The season begins with a dress. Relatively ordinary in silhouette, ending halfway down the shin, the dress' caramel brown inner is exposed through slits cut from its darker brown exterior. It appears incidentally shredded but the garment, like most of Cuming's work, is actually astutely constructed. It’s a personal favorite of the designer.
“It feels like we arrived at something realized and elegant with that scrappy energy that we love,” Cuming says. “It feels like a convincing proposition for an elegant and expensive looking dress that still has this tattered, eaten away at, decayed kind of feeling.”
This is as much a mission statement for Cuming's brand as anything. Because much of the distinct charm imbued in an Edward Cuming garment comes from its soft form, shaped through a series of washes and plenty of hands-on reshaping.
“There's a patina, a feeling of clothing developed over a computer and then launched at a factory a million miles away.
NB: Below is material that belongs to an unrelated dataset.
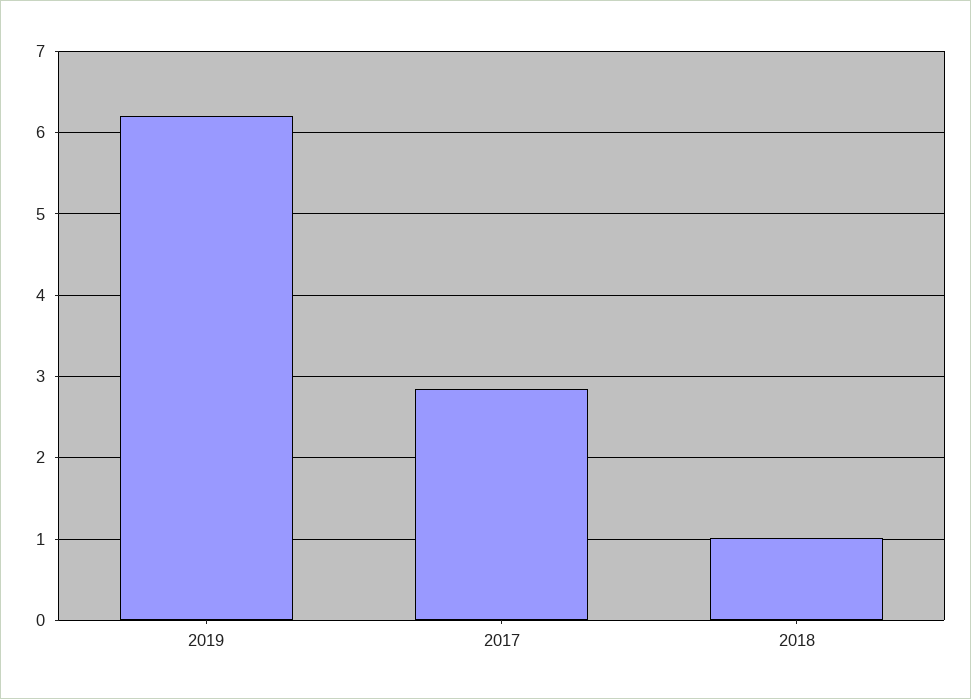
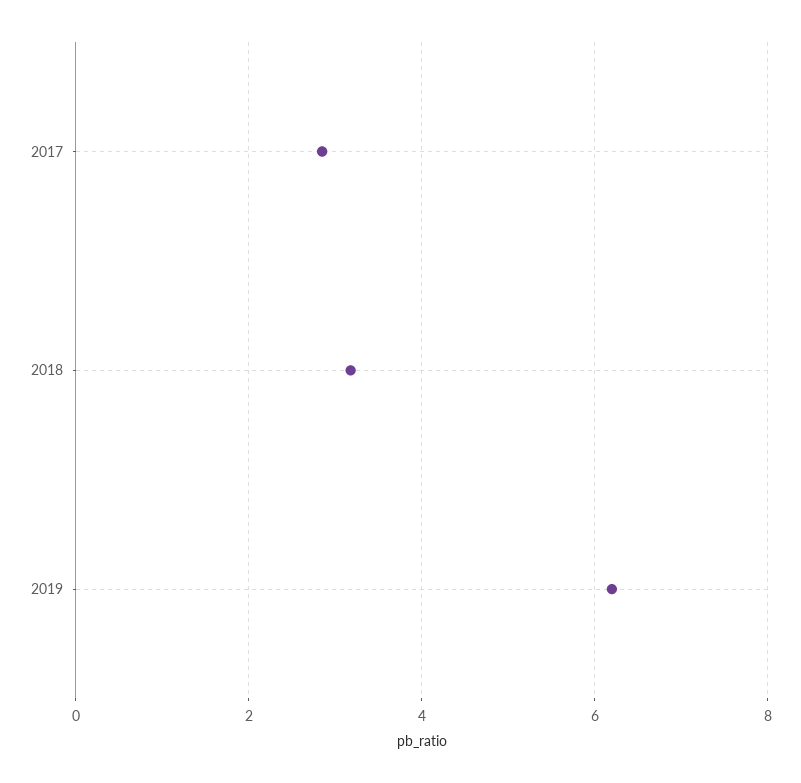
2018: 1 -> 3.2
It’s clinical, it's sanitized, there's something so impersonal about it, even if it's an amazing product,” says Cuming. Having briefly worked at Zara as a designer after graduating, Cuming wants his brand to defy any notion of impersonal, mass-made product.
Distressing and wash treatments are still done by hand in Cuming's studio (and if not, at specially selected factories). It’s a way of working that limits how much product he can produce, but it’s something necessary to the entire Cuming project.
“We're not a couture house. That’s not where my skills or interests lie, but there's something to be said for buying a shirt that has been touched by the team that designed it and the irregularities that come with that,” he says. “I think in today's climate, that's one of the most luxurious things you can have.”